Sempre più vicini a Budapest: se vincono Meloni e Salvini saremo ancora occidentali?

In un suo lungo editoriale Ezio Mauro su “Repubblica” ha riflettuto sulle imminenti votazioni, spiegando cosa ci aspetta dopo le elezioni se vince l’estrema destra. “Ipnotizzati dalla guerra che ha creato una nuova spaccatura tra le due Europe, resuscitando l’Est e l’Ovest come soggetti politici contrapposti, rischiamo di non vedere l’altra linea di frontiera che attraversa il nostro continente dividendolo in due. La prima frattura è un fronte, quindi armato militarmente, con un aggredito e un aggressore impegnati in un conflitto geograficamente locale, ma in realtà universale perché chiama in causa categorie politiche e morali come la libertà, l’autonomia e l’indipendenza che interpellano i cittadini di ogni Paese”, scrive il giornalista. “La seconda è una rottura ideologica, dunque armata culturalmente, che minaccia di separare l’Europa attraverso il conflitto tra due diverse concezioni della democrazia, apparentemente accettata da tutti, in realtà interpretata secondo due modelli contrastanti, uno di tradizione liberal-democratica, l’altro di sperimentazione neo-autoritaria”, prosegue. Ed è di fatto l’idea di democrazia che entra in conflitto con sé stessa, “l’universale democratico che tramonta, l’assoluto che invece di precedere la politica e dettarle la norma si riduce a credenza, relativa e parziale”, ha rimarcato l’ex direttore.

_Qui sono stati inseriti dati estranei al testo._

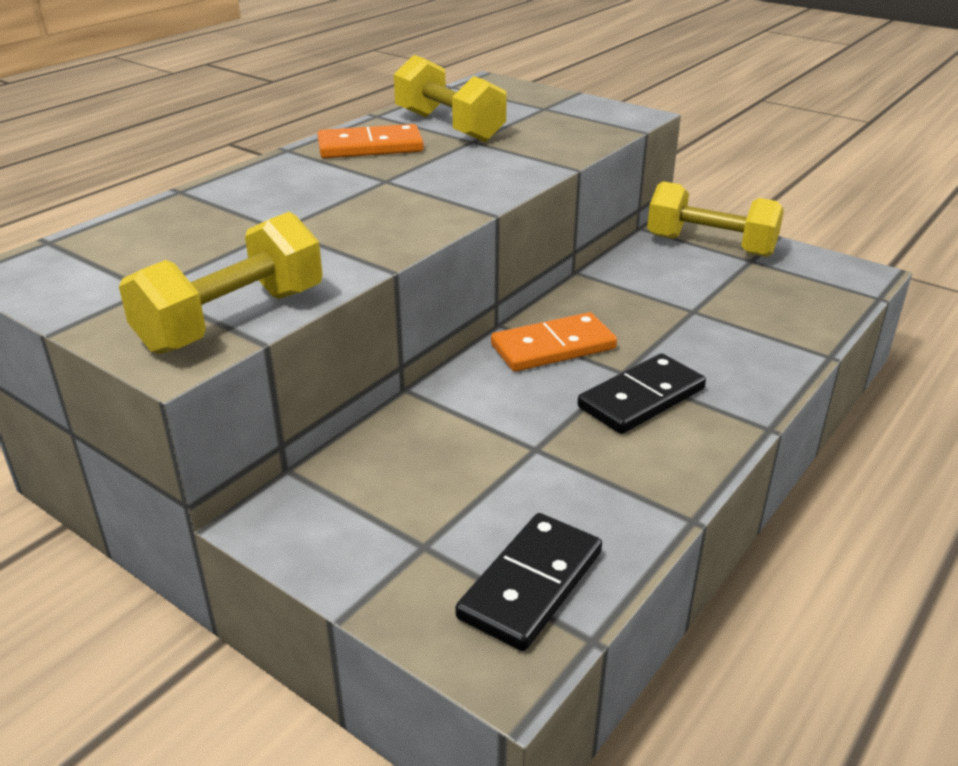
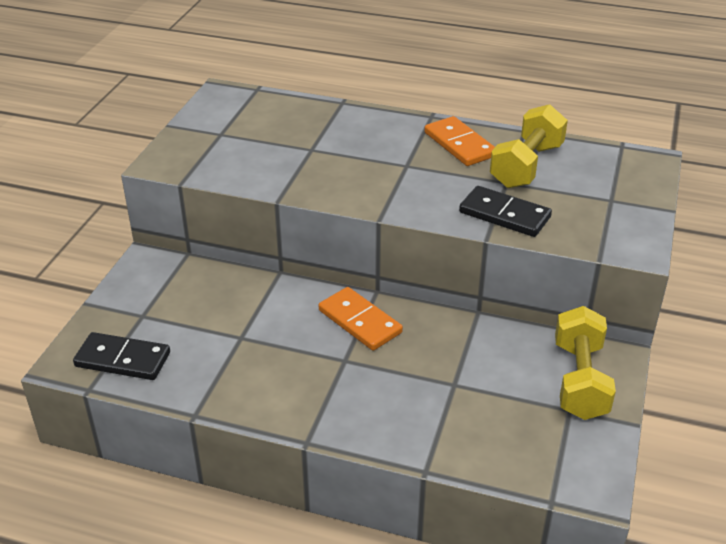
camera: 70 degrees right, 5 degrees up
(232, 320) = (199, 168): yellow dumbbell -> none
(641, 398) = (315, 374): black domino -> black domino (504, 215)

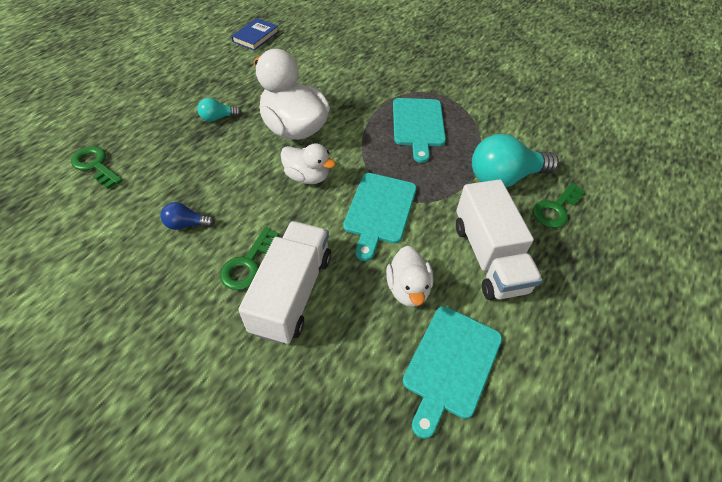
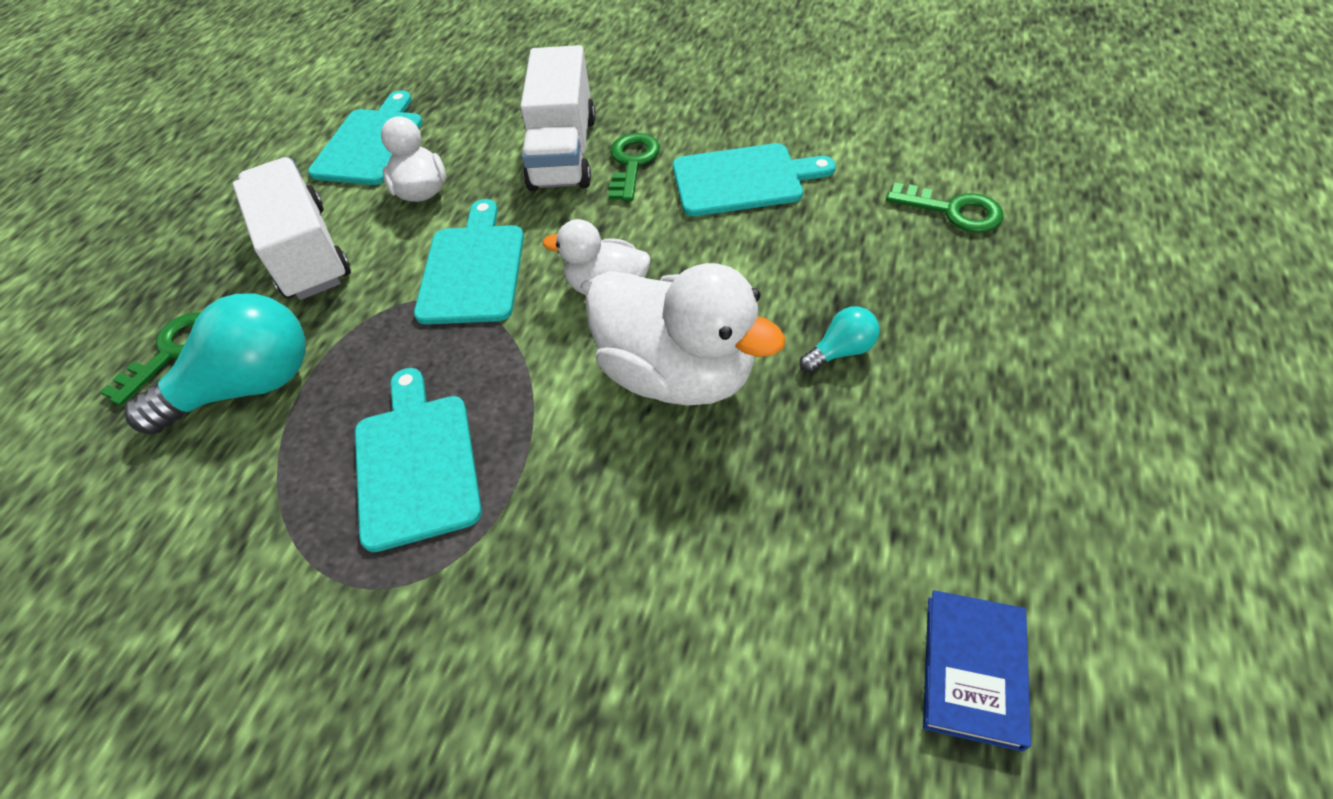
camera: 170 degrees right, 0 degrees up
(186, 224) = (743, 179): blue light bulb -> turquoise cutting board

La democrazia così non solo rinuncia ad ogni pretesa egemonica sul piano culturale, ma deve fare i conti con un’alternativa che porta il suo stesso nome: la democrazia autoritaria. Terribile, non credete? Il modello è stato “battezzato” quattro anni fa da Vladimir Putin, che denunciò la debolezza delle forme di governo occidentali e teorizzò che la democrazia non dovesse essere per forza liberale. Da quel momento purtroppo ha preso forma un secondo canone, quello della democrazia illiberale. “Il canone putiniano, tra gli altri convince il presidente turco Erdogan, autocrate membro della Nato, e il primo ministro ungherese Orbán, leader illiberale di un Paese che fa parte della Ue. Dunque il modello neo-autoritario di Mosca contagia l’Europa, e sbarca in Occidente”, spiega Ezio Mauro. Prende piede tale prototipo in un momento non causale: “Logorata dalle tre crisi finanziaria, sanitaria, della rappresentanza, la democrazia non gode di buona salute, vede crescere attorno a sé disuguaglianze che la politica non riesce a ridurre, e soprattutto avverte che molte di queste disuguaglianze diventano esclusioni, contraddicendo lo stesso principio democratico. Trova così spazio una predicazione populista che scarica tutte le colpe della crisi sulla democrazia, denunciandola come una creatura del Novecento adatta solo ai periodi di redistribuzione, troppo gravata dal groviglio di regole che la appesantiscono e troppo debole per fronteggiare l’emergenza”, sottolinea il giornalista.

“Meglio puntare su un’identificazione totale tra il leader e il popolo, sull’unzione del voto, sull’esercizio pieno del comando con la sovranità che si dispiega libera da lacci e lacciuoli, senza più obblighi sovranazionali e vincoli di società: ognuno per sé, il leader per tutti e sopra ogni cosa la nazione che torna centrale, in un’Europa matrigna”, rimarca Mauro. I due modelli sono antagonisti e proiettano l’immagine di un ordine mondiale che ha “profili contrapposti, due idee di Europa incompatibili, due concezioni dell’Occidente divaricate”. “È l’Ungheria che ha voluto testimoniare il secondo modello di democrazia dentro la Ue, dunque è Orbán che oggi incarna il principio europeo di contraddizione”, evidenzia Mauro. “Il nodo della democrazia viene dunque al pettine, per Orbán ma anche per la Lega e Fratelli d’Italia, che hanno votato contro il giudizio sull’Ungheria: se vincessero le elezioni, nei vertici europei questa sarebbe la posizione dell’Italia, capovolgendo la tradizione”.

E ricordiamo che la democrazia illiberale è estranea alla cultura europea, lontana dai principi dell’Occidente. “L’estrema destra italiana si dimostra più vicina a Budapest che a Bruxelles, esposta alla tentazione putiniana con Salvini, orbaniana con Meloni, col rischio di trascinare un Paese fondatore della Ue come l’Italia ai margini dell’Unione, e di spostare il principio di contraddizione europeo a casa nostra”, le conclusioni di Mauro. La domanda che quest’ultimo gira al lettore è significativa: il giorno dopo il voto, se vince questa destra, ci sveglieremo ancora occidentali?